A pesquisa mostra, ainda, a prevalência da hipertensão arterial sistêmica na população estudada. Apesar de estarem em tratamento, 51% das pessoas acompanhadas têm hipertensão não controlada; 9% apresentam hipertensão resistente, isto é, um tipo raro de hipertensão que não é controlado mesmo com o uso de três ou mais medicamentos anti-hipertensivos de diferentes classes.

Pesquisa mostra que a maioria das pessoas estudadas apresenta hipertensão não controlada mesmo com o uso de medicamentos

Após a apresentação do estudo, em Brasília, os comitês avaliador e técnico do Sistema Único de Saúde (SUS) solicitaram os dados numéricos da pesquisa para o estabelecimento de novas diretrizes e recomendações para o tratamento e controle da hipertensão arterial sistêmica (HAS) em negros. “Estamos bastante satisfeitos. A Unipampa foi muito elogiada e o nosso trabalho recebeu avaliação final como excelente”, conta Jacqueline.

 

Conheça a equipe executora da pesquisa

Jacqueline da Costa Escobar Piccoli (coordenadora): graduada em Ciências Biológicas pela Pontifícia Universidade Católica do Rio Grande do Sul (PUCRS), mestra em Gerontologia Biomédica pelo Instituto de Geriatria e Gerontologia da PUCRS (2002) e doutora em Biologia Celular e Molecular pela PUCRS (2007). Realizou pós-doutorado na Universidade de León (Espanha), como bolsista da Capes (2008-2009). Atualmente é professora associada na Unipampa - Campus Uruguaiana.

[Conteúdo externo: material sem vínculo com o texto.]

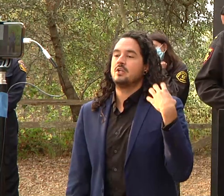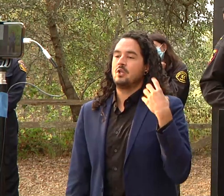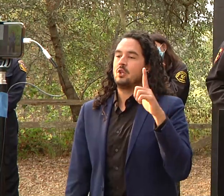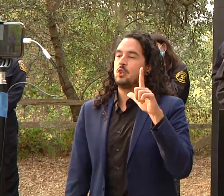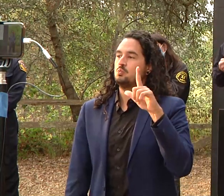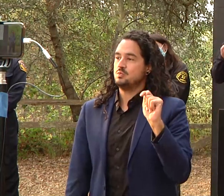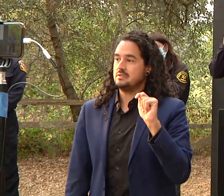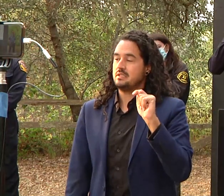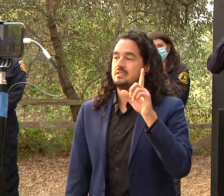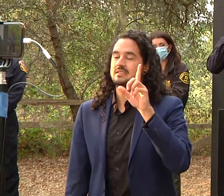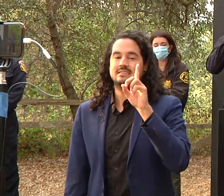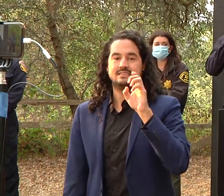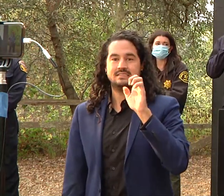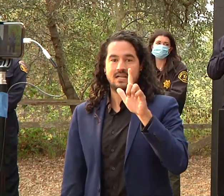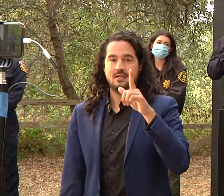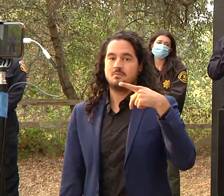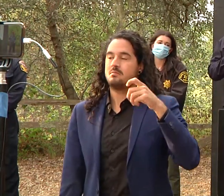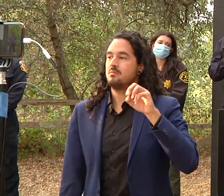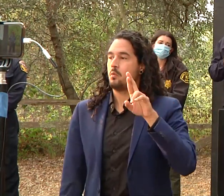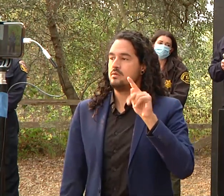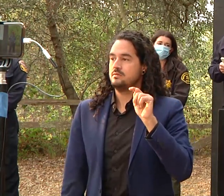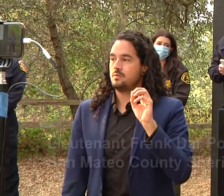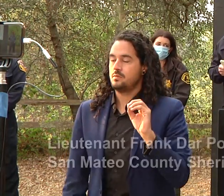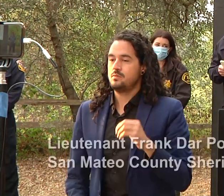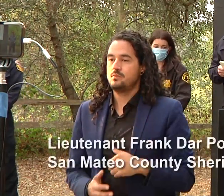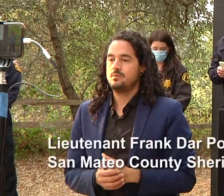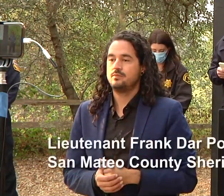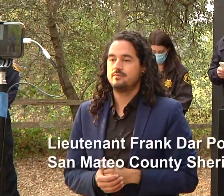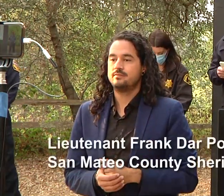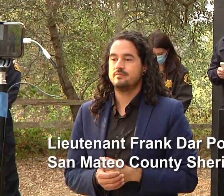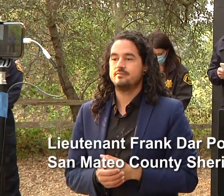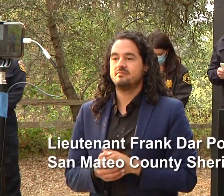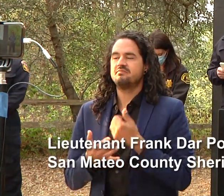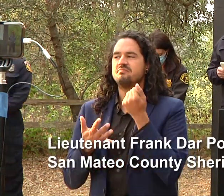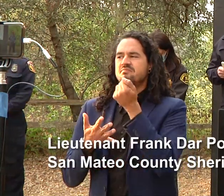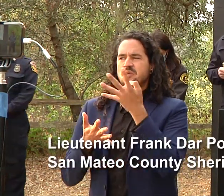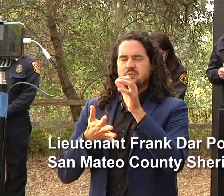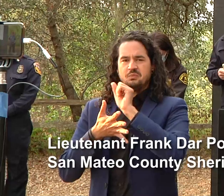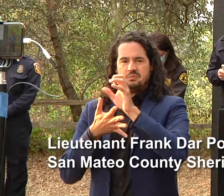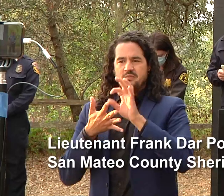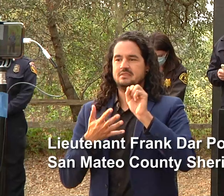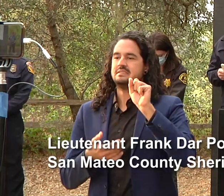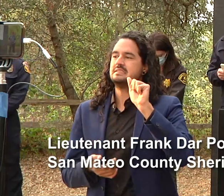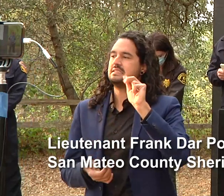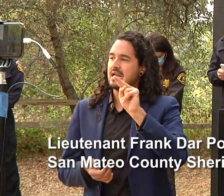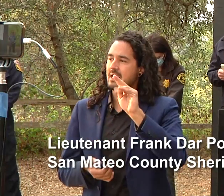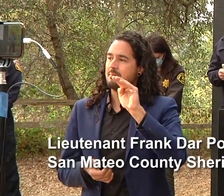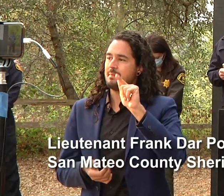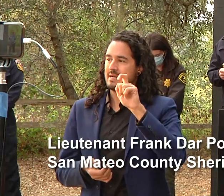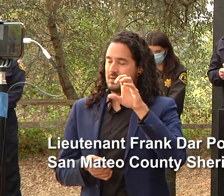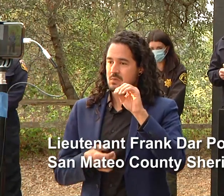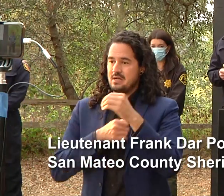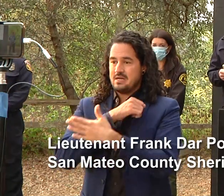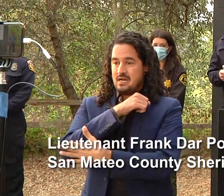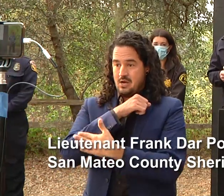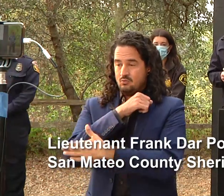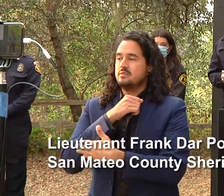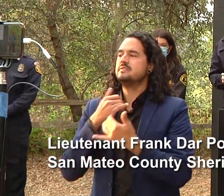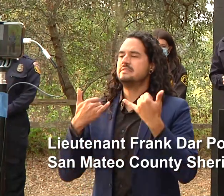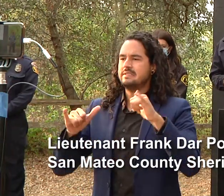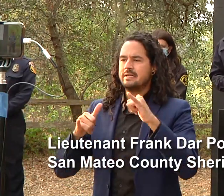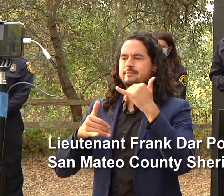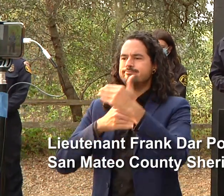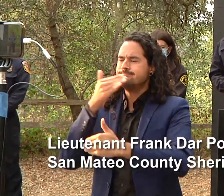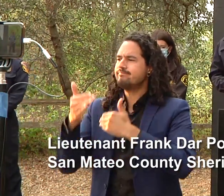good evening just a few things for san mateo county we're continuing our safety and security checks in our coastal communities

Michel Mansur Machado: graduado em Farmácia e Bioquímica com habilitação em Análises Clínicas pela Universidade Federal de Santa Maria (UFSM, 2002), especialista em Laboratório Clínico (2005), mestre em Ciências Farmacêuticas pela UFSM (2007) e doutor em Ciências Biológicas (Bioquímica Toxicológica) pela UFSM (2010). Atua como professor adjunto na Unipampa.

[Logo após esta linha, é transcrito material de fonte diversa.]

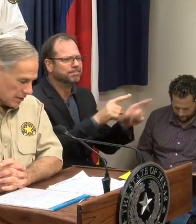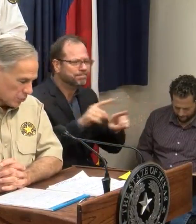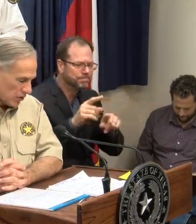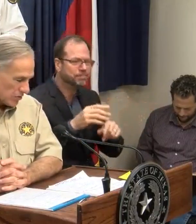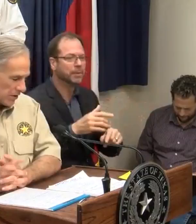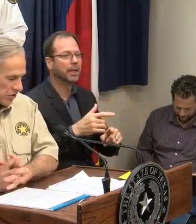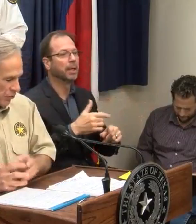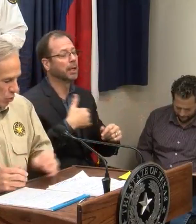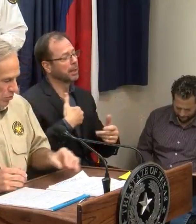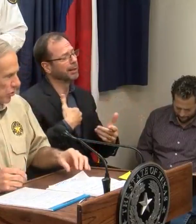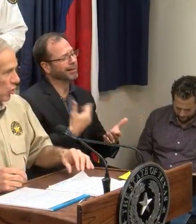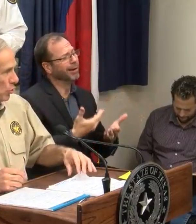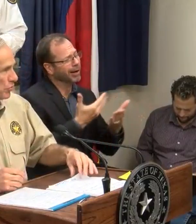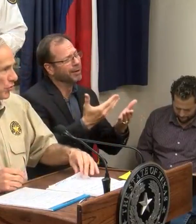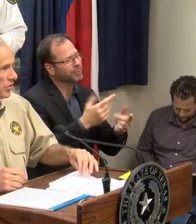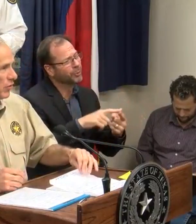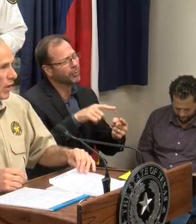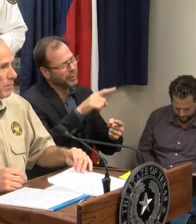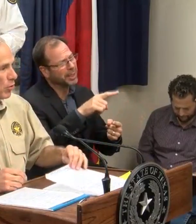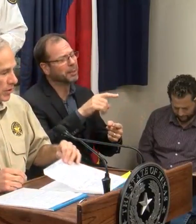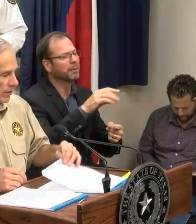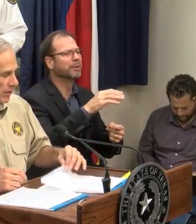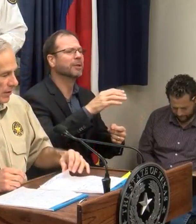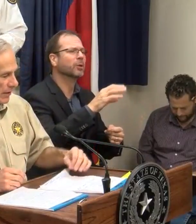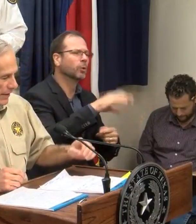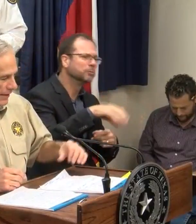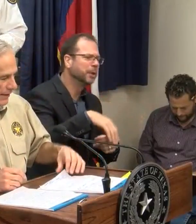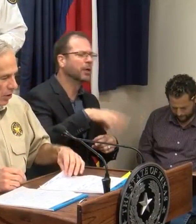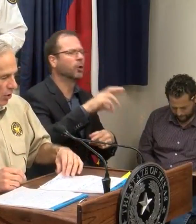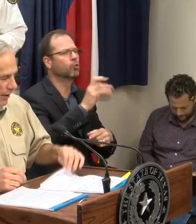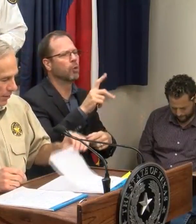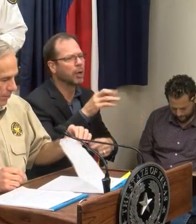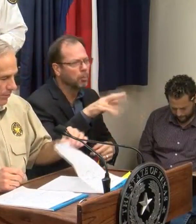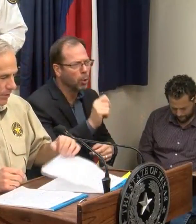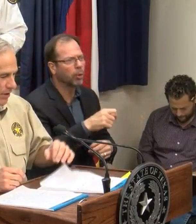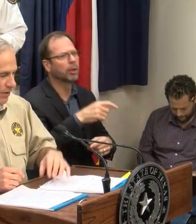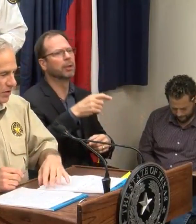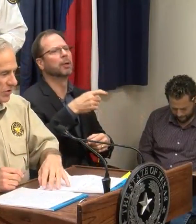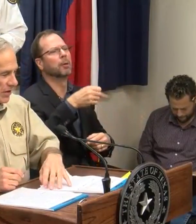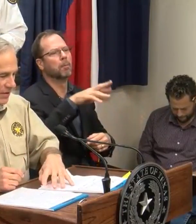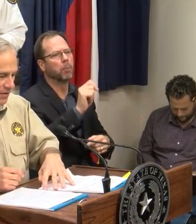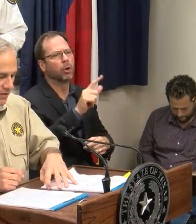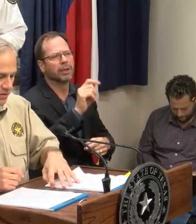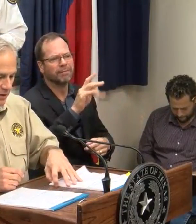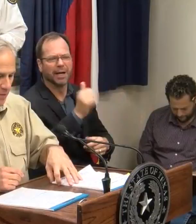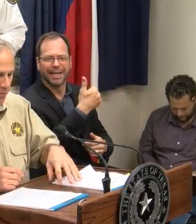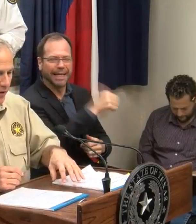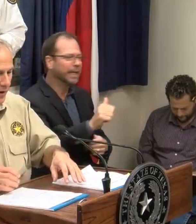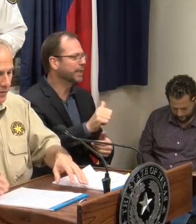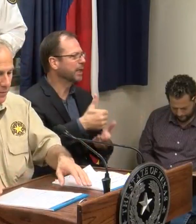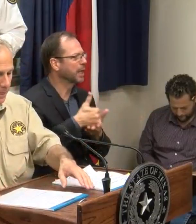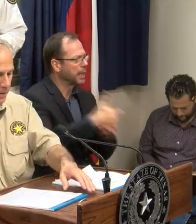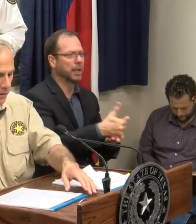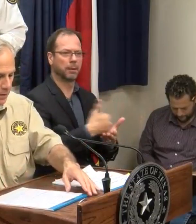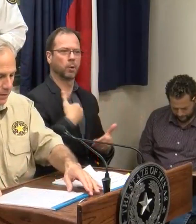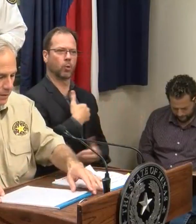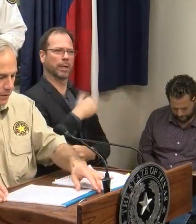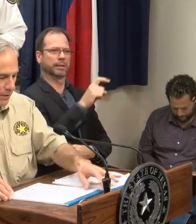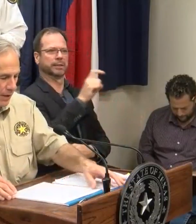as well as the mayors of Corpus Christi and Rockport, any and all help that the state of Texas can provide.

Patrícia Dutra Sauzem: graduada em Farmácia Industrial pela UFSM (2003), mestra (2004) e doutora (2008) em Ciências Biológicas: Bioquímica Toxicológica, pela UFSM. Atualmente é professora adjunta na Unipampa - Campus Uruguaiana.

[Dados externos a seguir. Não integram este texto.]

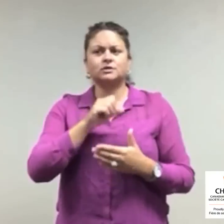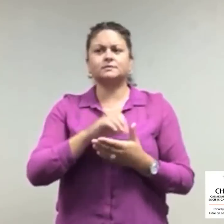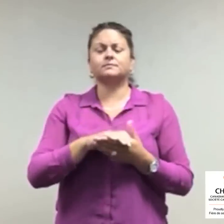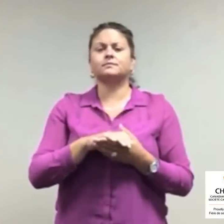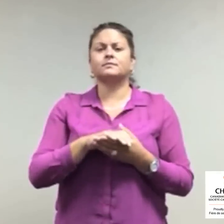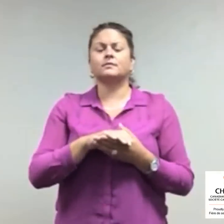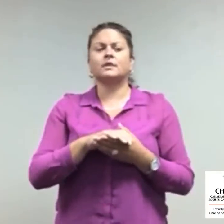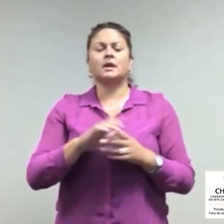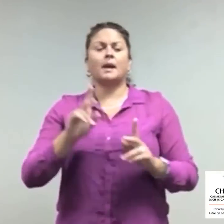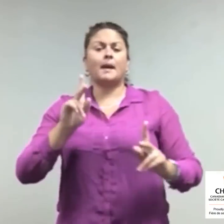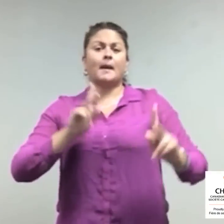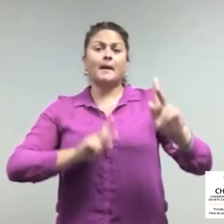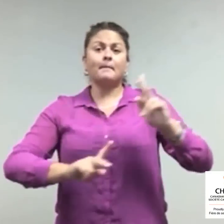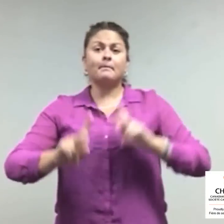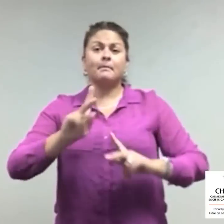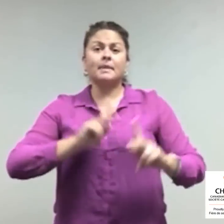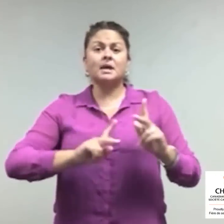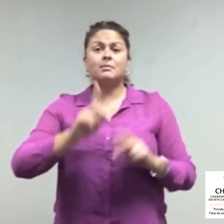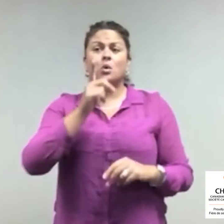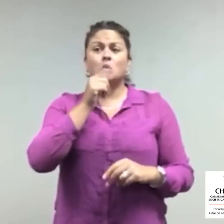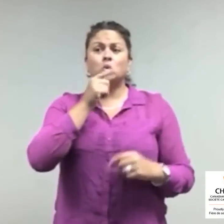and hard of hearing across age ranges.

Vanusa Manfredini: graduada em Farmácia, ênfase em Análises Clínicas pela Universidade Federal do Rio Grande do Sul (UFRGS, 2002), mestrado (2004) e doutorado em Biologia Celular e Molecular pela UFRGS (2008). É pós-doutora em Ciências Farmacêuticas (2009) pela UFRGS. Atualmente é professora associada da Unipampa - Campus Uruguaiana.  Possui Bolsa de Produtividade PQ2.

Ivana Beatrice Mânica da Cruz: graduada em Ciências Biológicas pela UFSM, mestra e doutora em Genética e Biologia Molecular pela UFRGS. Realizou pós-doutorado na Universidade da Califórnia, Davis-USA. Atualmente é professora associada no Centro de Ciências da Saúde da UFSM. É pesquisadora produtividade científica do CNPq.

Matias Nunes Frizzo: graduado em Farmácia pela Universidade Regional do Noroeste do Estado do Rio Grande do Sul (Unijuí, 2002) e em Farmácia - Análises Clínicas pela Unijuí (2004), mestre em Biologia Celular e Molecular pela PUCRS (2007) e doutor em Biologia Celular e Molecular pela PUCRS (2013). Atualmente é professor adjunto do Departamento de Ciências da Vida da Unijuí e atua também como professor colaborador no Programa de Pós-Graduação em Atenção Integral à Saúde (PPGAIS).